Élément de travail => Recopiez mot pour mot l'ensemble des enregistrements ci-dessous, sans y apporter la moindre modification.

Données de travail =>
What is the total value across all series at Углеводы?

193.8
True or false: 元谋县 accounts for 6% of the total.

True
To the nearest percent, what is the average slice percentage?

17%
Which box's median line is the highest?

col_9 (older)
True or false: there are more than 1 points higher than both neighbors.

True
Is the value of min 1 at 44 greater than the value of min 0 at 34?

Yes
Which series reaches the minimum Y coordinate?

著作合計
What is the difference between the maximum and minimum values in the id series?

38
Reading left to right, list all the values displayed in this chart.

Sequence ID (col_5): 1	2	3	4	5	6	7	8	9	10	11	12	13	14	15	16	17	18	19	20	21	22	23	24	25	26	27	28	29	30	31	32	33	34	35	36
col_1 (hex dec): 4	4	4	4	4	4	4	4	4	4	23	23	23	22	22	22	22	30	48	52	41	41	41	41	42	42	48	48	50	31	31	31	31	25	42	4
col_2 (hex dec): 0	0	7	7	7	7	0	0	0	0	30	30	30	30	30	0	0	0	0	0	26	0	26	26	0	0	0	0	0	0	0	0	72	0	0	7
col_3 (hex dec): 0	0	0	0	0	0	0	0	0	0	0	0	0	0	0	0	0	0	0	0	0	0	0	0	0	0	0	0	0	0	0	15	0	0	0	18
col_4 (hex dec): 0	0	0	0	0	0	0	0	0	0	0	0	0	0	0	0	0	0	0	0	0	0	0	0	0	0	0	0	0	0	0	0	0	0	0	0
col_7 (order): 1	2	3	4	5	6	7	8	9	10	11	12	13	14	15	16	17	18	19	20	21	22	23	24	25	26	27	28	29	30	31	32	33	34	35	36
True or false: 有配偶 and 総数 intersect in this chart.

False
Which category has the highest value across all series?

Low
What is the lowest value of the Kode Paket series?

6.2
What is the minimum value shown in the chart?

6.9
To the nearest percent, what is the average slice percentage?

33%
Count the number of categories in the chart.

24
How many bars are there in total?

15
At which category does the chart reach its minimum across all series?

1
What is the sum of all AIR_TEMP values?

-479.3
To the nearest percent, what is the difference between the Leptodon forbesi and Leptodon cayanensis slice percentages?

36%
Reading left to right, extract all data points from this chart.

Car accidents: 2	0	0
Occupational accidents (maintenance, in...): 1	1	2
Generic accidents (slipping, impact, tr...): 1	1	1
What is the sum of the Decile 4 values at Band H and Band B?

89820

Exercice corrigé =>
What is the total value across all series at Углеводы?

193.8
True or false: 元谋县 accounts for 6% of the total.

True
To the nearest percent, what is the average slice percentage?

17%
Which box's median line is the highest?

col_9 (older)
True or false: there are more than 1 points higher than both neighbors.

True
Is the value of min 1 at 44 greater than the value of min 0 at 34?

Yes
Which series reaches the minimum Y coordinate?

著作合計
What is the difference between the maximum and minimum values in the id series?

38
Reading left to right, list all the values displayed in this chart.

Sequence ID (col_5): 1	2	3	4	5	6	7	8	9	10	11	12	13	14	15	16	17	18	19	20	21	22	23	24	25	26	27	28	29	30	31	32	33	34	35	36
col_1 (hex dec): 4	4	4	4	4	4	4	4	4	4	23	23	23	22	22	22	22	30	48	52	41	41	41	41	42	42	48	48	50	31	31	31	31	25	42	4
col_2 (hex dec): 0	0	7	7	7	7	0	0	0	0	30	30	30	30	30	0	0	0	0	0	26	0	26	26	0	0	0	0	0	0	0	0	72	0	0	7
col_3 (hex dec): 0	0	0	0	0	0	0	0	0	0	0	0	0	0	0	0	0	0	0	0	0	0	0	0	0	0	0	0	0	0	0	15	0	0	0	18
col_4 (hex dec): 0	0	0	0	0	0	0	0	0	0	0	0	0	0	0	0	0	0	0	0	0	0	0	0	0	0	0	0	0	0	0	0	0	0	0	0
col_7 (order): 1	2	3	4	5	6	7	8	9	10	11	12	13	14	15	16	17	18	19	20	21	22	23	24	25	26	27	28	29	30	31	32	33	34	35	36
True or false: 有配偶 and 総数 intersect in this chart.

False
Which category has the highest value across all series?

Low
What is the lowest value of the Kode Paket series?

6.2
What is the minimum value shown in the chart?

6.9
To the nearest percent, what is the average slice percentage?

33%
Count the number of categories in the chart.

24
How many bars are there in total?

15
At which category does the chart reach its minimum across all series?

1
What is the sum of all AIR_TEMP values?

-479.3
To the nearest percent, what is the difference between the Leptodon forbesi and Leptodon cayanensis slice percentages?

36%
Reading left to right, extract all data points from this chart.

Car accidents: 2	0	0
Occupational accidents (maintenance, in...): 1	1	2
Generic accidents (slipping, impact, tr...): 1	1	1
What is the sum of the Decile 4 values at Band H and Band B?

89820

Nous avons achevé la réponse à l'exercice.